As a foreigner watching these events unfold, what struck me most was the high level of nation-wide organizing and coordination that went into this protest week: from the nationwide assemblies leading up to this protest, to the unified aesthetic of posters and fliers in cities all over the country, to the close cooperation with big labour and educators’ unions like Ver.di and the Gewerkschaft Erziehung und Wissenschaft.

It also struck me was just how foreign the idea of students striking was from an American perspective. Why does it then seem to be the case that the lower the tuition fees, the stronger the culture of protest? Is it because, growing up with such extensive social programs provided by the state as the norm, young people feel more entitled and empowered to ask for more?

Some students at the FSU were more skeptical about this week’s protest, and expressed doubts as to whether it would have any effect whatsoever. “I would say there’s a small percent… roughly 15 or 20 percent who believe that these actions will actually change something.
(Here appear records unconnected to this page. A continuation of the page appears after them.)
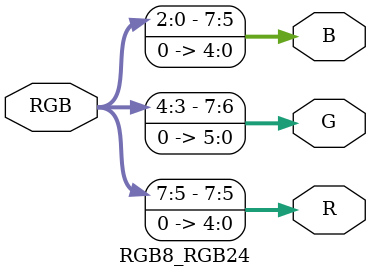
<source format=v>
module RGB8_RGB24(
       input  wire [7:0]RGB,
		 output wire [7:0]R,
		 output wire [7:0]G,
		 output wire [7:0]B
		 );
		 
assign R={RGB[7:5],5'b00000};
assign G={RGB[4:3],6'b000000};
assign B={RGB[2:0],5'b00000};

endmodule
</source>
But the majority doesn’t believe in it,” said Daniel, a 5th semester history and sociology bachelors student at the FSU.

It seems to be a difficult balance between involving everyone and presenting clear demands, and the students I spoke to at the Jena pre-strike party felt that the movement tries to take on too much at once, rather than laying out clear, focused goals.

It remains to be seen, throughout the course of the day, how great a portion of German students care about these issues, and whether government and university administrations will take notice of their demands. But for the movement’s flaws and high demands, I can’t help but think we could use some more of this kind of spirit back home – that in some respects, their educational strike could take us to school.